Terjemahan: "Dan tidak ada seorang pun yang setara dengan Dia."
Setelah tiga ayat sebelumnya menetapkan keesaan Allah (Tauhid Rububiyah dan Uluhiyah) serta menegaskan bahwa Allah adalah Dzat yang Maha Tunggal dan tempat bergantung segala sesuatu, ayat keempat ini berfungsi sebagai penutup sempurna yang menegaskan kemutlakan keunikan-Nya. Ayat ini secara eksplisit meniadakan segala bentuk perbandingan, penyamaan, atau perserupaan dengan Allah SWT.
Kata kunci dalam ayat ini adalah "كُفُوًا" (kufuwan), yang berarti tandingan, padanan, atau sepadan. Ketika Al-Qur'an menyatakan bahwa tidak ada yang setara dengan-Nya, ini berarti bahwa tidak ada ciptaan, tidak ada konsep pemikiran, dan tidak ada entitas apa pun yang memiliki sifat kesempurnaan yang sama dengan Allah.
Ayat ini merupakan bantahan keras terhadap segala bentuk kesyirikan (syirk), baik syirk kecil maupun besar, yang seringkali muncul dalam sejarah peradaban manusia. Kesyirikan adalah dosa terbesar karena ia menyamakan makhluk yang lemah, fana, dan membutuhkan dengan Sang Pencipta yang Maha Kuasa, Kekal, dan Maha Sempurna.
Manusia cenderung melakukan penyamaan (analogi) berdasarkan pengalaman inderawi mereka. Misalnya, jika mereka melihat seorang raja yang berkuasa, mereka mungkin membayangkan ada raja lain yang kekuatannya setara. Namun, dalam konteks keilahian, penyamaan semacam itu mustahil. Tidak ada entitas yang lahir, tidak ada yang menciptakan, dan tidak ada yang memiliki keabadian seperti Allah.

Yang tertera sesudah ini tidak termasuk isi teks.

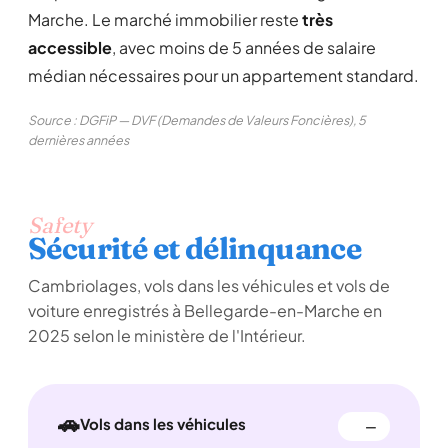
Marche. Le marché immobilier reste
très
accessible
, avec moins de 5 années de salaire
médian nécessaires pour un appartement standard.
Source : DGFiP — DVF (Demandes de Valeurs Foncières), 5
dernières années
Safety
Sécurité et délinquance
Cambriolages, vols dans les véhicules et vols de
voiture enregistrés à Bellegarde-en-Marche en
2025 selon le ministère de l'Intérieur.
🚗
Vols dans les véhicules
—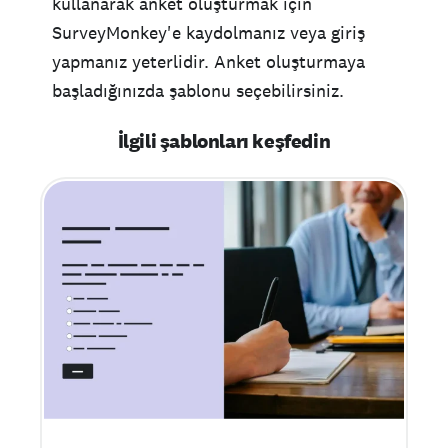
kullanarak anket oluşturmak için
SurveyMonkey'e kaydolmanız veya giriş
yapmanız yeterlidir. Anket oluşturmaya
başladığınızda şablonu seçebilirsiniz.
İlgili şablonları keşfedin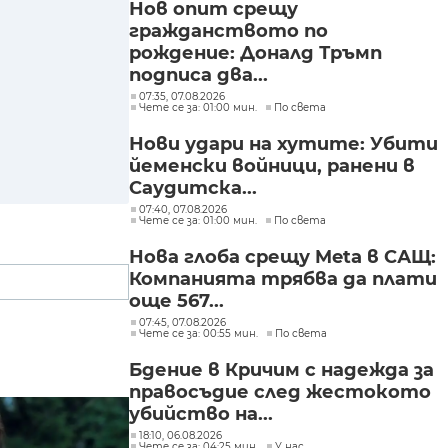
Нов опит срещу
гражданството по
рождение: Доналд Тръмп
подписа два...
07:35, 07.08.2026
Чете се за: 01:00 мин.
По света
Нови удари на хутите: Убити
йеменски войници, ранени в
Саудитска...
07:40, 07.08.2026
Чете се за: 01:00 мин.
По света
Нова глоба срещу Meta в САЩ:
Компанията трябва да плати
още 567...
07:45, 07.08.2026
Чете се за: 00:55 мин.
По света
Бдение в Кричим с надежда за
правосъдие след жестокото
убийство на...
18:10, 06.08.2026
Чете се за: 04:25 мин.
У нас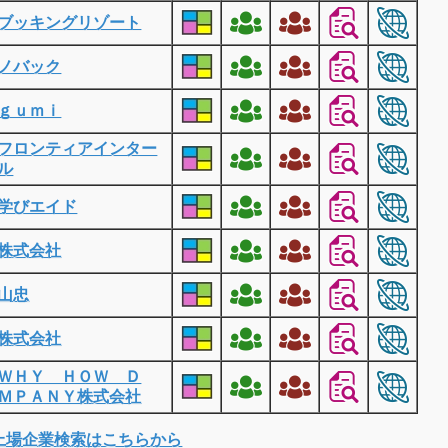
ブッキングリゾート
ノバック
ｇｕｍｉ
フロンティアインター
ル
学びエイド
株式会社
山忠
株式会社
ＷＨＹ ＨＯＷ Ｄ
ＭＰＡＮＹ株式会社
上場企業検索はこちらから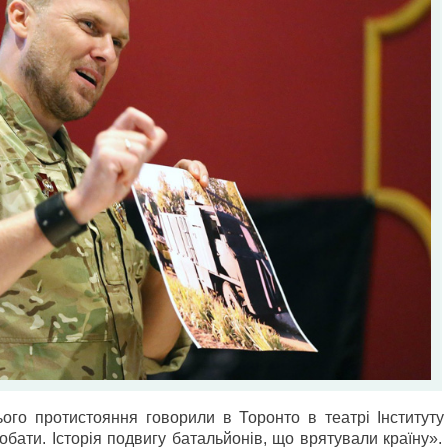
ого протистояння говорили в Торонто в театрі Інституту
ати. Історія подвигу батальйонів, що врятували країну».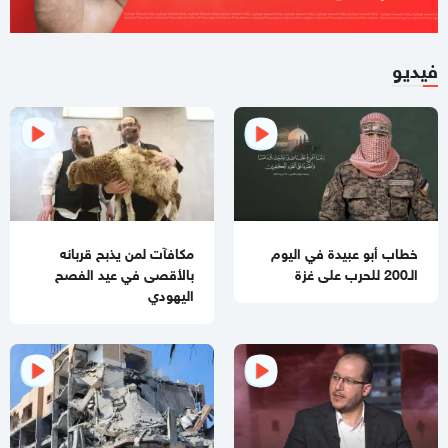
10:21 مساءاً
ملف طبي ناقص وإصابات موثقة.. التماس للسماح لطبيب مستقل
فيديو
بفحص حسام أبو صفية
04:35 مساءاً
مصادر صحفية تكشف تفاصيل الرسائل المتبادلة بين "حماس"
وملادينوف
03:48 مساءاً
الفشل ينتظر "مجلس السلام العالمي"
خطاب أبو عبيدة في اليوم
مكافآت لمن يذبح قربانه
الـ200 للحرب على غزة
بالأقصى في عيد الفصح
02:39 مساءاً
اليهودي
مقتل جنديبن إسرائيليين وإصابة 7 آخرين بعضهم بجراح خطيرة
بانفجار منزل جنوبي لبنان
11:54 صباحا
منع إدخال المستلزمات الطبية يفاقم انهيار القطاع الصحي في غزة
11:32 صباحا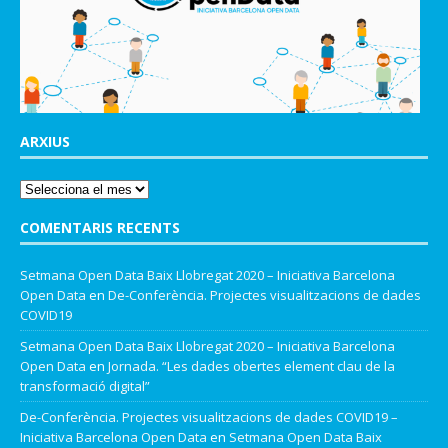
ARXIUS
COMENTARIS RECENTS
Setmana Open Data Baix Llobregat 2020 – Iniciativa Barcelona
Open Data
en
De-Conferència. Projectes visualitzacions de dades
COVID19
Setmana Open Data Baix Llobregat 2020 – Iniciativa Barcelona
Open Data
en
Jornada. “Les dades obertes element clau de la
transformació digital”
De-Conferència. Projectes visualitzacions de dades COVID19 –
Iniciativa Barcelona Open Data
en
Setmana Open Data Baix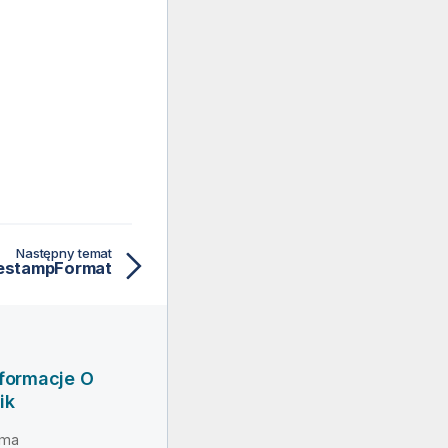
Następny temat
estampFormat
nformacje O
ik
rma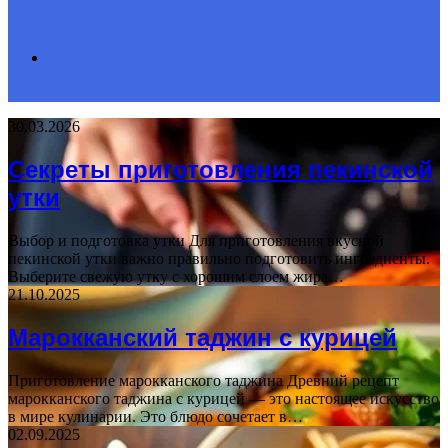
Search
30.03.2026
for
Секреты приготовления пекинской
утки
Выбор и подготовка утки Для приготовления вкусной
пекинской утки важно правильно подготовить ингредиенты.
Выберите свежую утку с хорошим слоем жира…
21.10.2025
Марокканский таджин с курицей
Приготовление марокканского таджина Древний рецепт
марокканского таджина с курицей — это настоящее искусство
в мире кулинарии. Это блюдо сочетает в…
02.09.2025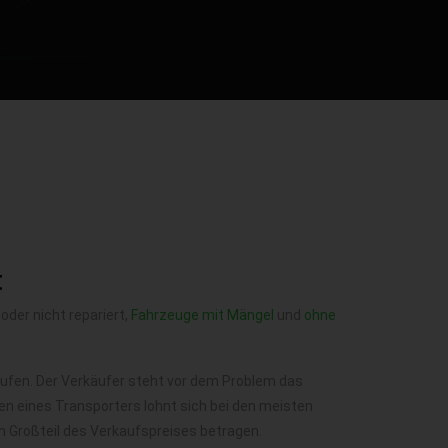
t
 oder nicht repariert,
Fahrzeuge mit Mängel
und
ohne
rkaufen. Der Verkäufer steht vor dem Problem das
n eines Transporters lohnt sich bei den meisten
n Großteil des Verkaufspreises betragen.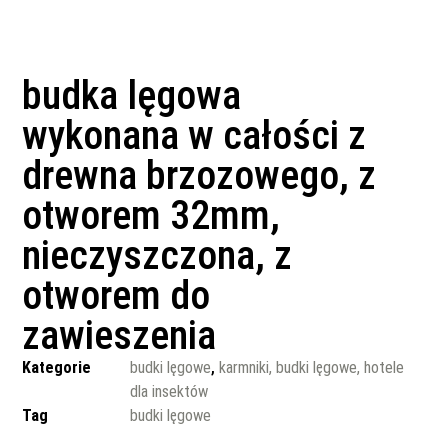
budka lęgowa
wykonana w całości z
drewna brzozowego, z
otworem 32mm,
nieczyszczona, z
otworem do
zawieszenia
Kategorie
budki lęgowe
,
karmniki, budki lęgowe, hotele
dla insektów
Tag
budki lęgowe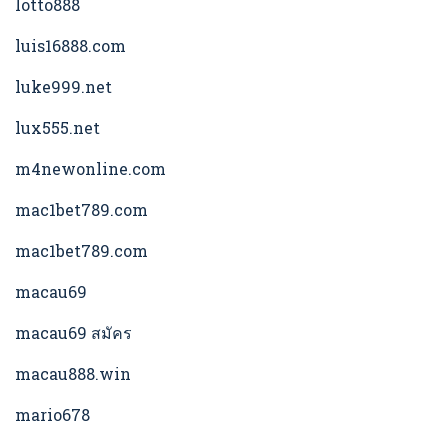
lotto888
luis16888.com
luke999.net
lux555.net
m4newonline.com
mac1bet789.com
mac1bet789.com
macau69
macau69 สมัคร
macau888.win
mario678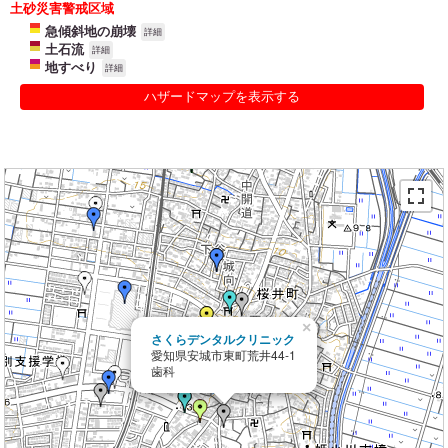
土砂災害警戒区域
急傾斜地の崩壊
詳細
土石流
詳細
地すべり
詳細
ハザードマップを表示する
×
さくらデンタルクリニック
愛知県安城市東町荒井44-1
歯科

Semua yang ada selain Allah adalah makhluk, dan makhluk pasti memiliki keterbatasan.
Dengan penegasan "Walam yakul lahuu kufuwan ahad," umat Islam ditekankan untuk memahami bahwa penghambaan haruslah total dan eksklusif ditujukan kepada Allah semata. Jika ada yang dianggap setara, maka status keilahian-Nya terdegradasi, dan konsekuensinya, hak untuk disembah menjadi terbagi.
Konteks historis ayat ini, sebagaimana dijelaskan dalam banyak tafsir, turun sebagai respons terhadap berbagai tuduhan kaum musyrik Mekkah yang menuduh bahwa Allah memiliki sekutu, anak, atau tandingan dalam penciptaan. Surah Al-Ikhlas, khususnya ayat keempat ini, memberikan jawaban yang tegas: Allah Maha Esa mutlak dalam segala aspek keberadaan-Nya. Tidak ada yang sebanding dalam zat, nama, sifat, maupun perbuatan-Nya.
Memahami ayat keempat ini memperkuat keikhlasan dalam beribadah. Ibadah yang dilakukan (shalat, doa, sedekah, harapan, ketakutan) harus ditujukan hanya kepada Dzat yang tidak memerlukan perantara dan tidak memiliki tandingan. Inilah inti dari Tauhid yang sejati: mengakui keunikan dan kesempurnaan Allah SWT sehingga tidak ada ruang sedikit pun untuk menyekutukan-Nya dengan apapun di alam semesta. Setiap pujian yang kita sampaikan kepada-Nya harus diyakini sebagai pujian yang layak bagi Dzat yang tidak tertandingi oleh siapa pun.